Quando colocamos a perda de peso como o centro de tudo, a saúde deixa de ser o objetivo e passa a ser apenas um efeito colateral, muitas vezes negligenciado. Se fazer dieta fosse
uma questão de simples escolha, não haveria tantos recomeços a cada segunda-feira. O problema é que, ao centralizar a vida em torno de um número na balança, criamos uma estrutura de rigidez que ignora as complexidades da nossa relação com o próprio corpo.
Nesse cenário, a comida deixa de ser nutrição e prazer para se tornar uma fonte de ansiedade.
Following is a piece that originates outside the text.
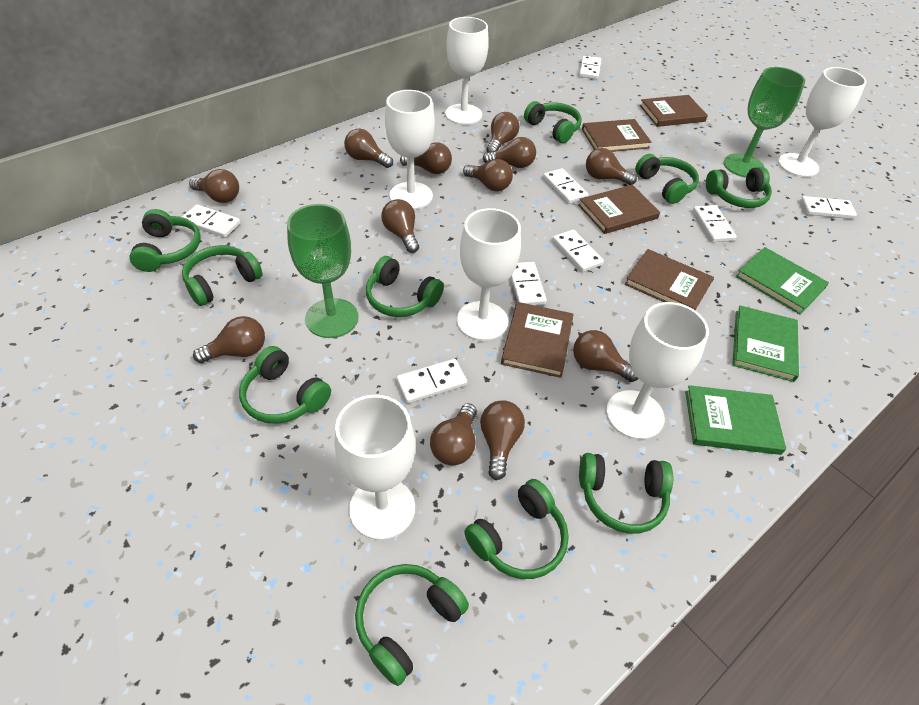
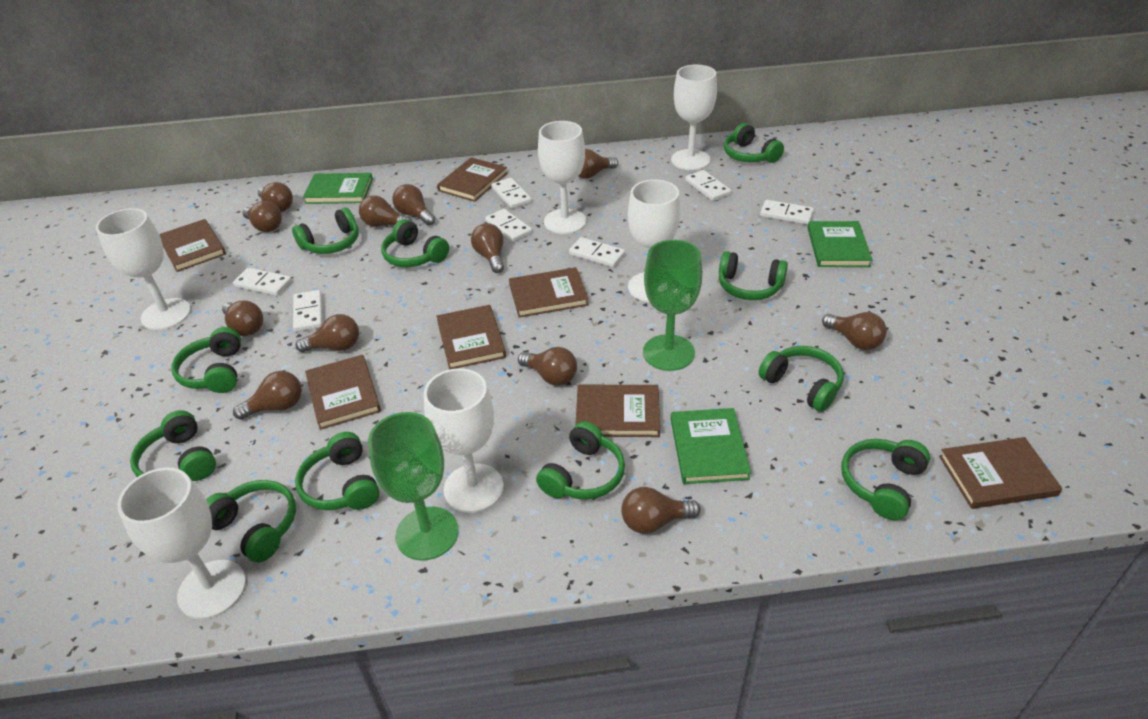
brown book: [501,302,574,378] [578,185,660,234] [582,119,651,152] [625,249,714,310] [639,95,708,127] = 5 -> [159,219,226,272] [305,355,381,430] [436,305,506,370] [437,157,508,202] [509,267,589,318] [575,385,660,437] [939,437,1062,509] = 7
green headphones: [129,209,201,272] [182,245,263,306] [239,346,331,424] [355,564,469,686] [366,256,444,317] [464,479,569,579] [524,101,582,143] [579,453,673,534] [635,154,699,204] [706,167,772,208] = 10 -> [130,410,216,481] [171,327,241,393] [206,480,296,562] [292,207,359,254] [295,432,380,510] [381,219,449,267] [536,421,625,500] [719,251,788,300] [724,123,784,163] [759,346,844,412] [841,439,930,520] = 11
white domino: [182,204,241,238] [396,359,467,403] [510,262,547,305] [543,168,588,204] [552,230,604,272] [579,55,601,79] [693,205,737,242] [800,196,857,219] = 8 -> [233,268,292,296] [293,290,322,332] [485,209,532,242] [491,178,532,209] [569,237,625,267] [685,170,731,201] [760,200,814,225] = 7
A privação constante, a frustração pela lentidão dos resultados e a falta de energia não
são apenas dificuldades do processo; são sinais de que o foco está no lugar errado.
A Promessa Por Trás do Corpo
No livro “Mulheres, Comida e Deus”, Geneen Roth toca no ponto central dessa busca:
“A promessa de uma dieta não é apenas a de que você terá um corpo diferente; é a promessa de que, ao ter um corpo diferente, você terá uma vida diferente.”
Essa é a armadilha. Acreditamos que, ao resolver o "problema" do peso, resolveremos automaticamente nossas inseguranças e traumas. Mas, quando a perda de peso é o centro de tudo, o risco é substituir o ciclo das dietas por uma dependência emocional de
soluções externas, sem nunca olhar para o que realmente nos alimenta.
O Caminho da Gentileza
Geneen Roth, após anos entre o controle e a compulsão, compreendeu que nós comemos da mesma forma que vivemos. Nossa relação com o prato é um espelho de como lidamos com o merecimento e a escassez.
A mudança real não vem da centralização no peso, mas do deslocamento desse foco para o autocuidado e a escuta. Em vez de punir o corpo para que ele se encaixe em um padrão, o trabalho de Geneen propõe a curiosidade em vez da culpa. Quando entendemos que
nenhuma dieta ou medicamento substitui uma relação saudável consigo mesmo, o peso deixa de ser o centro e a vida volta a ocupar esse lugar.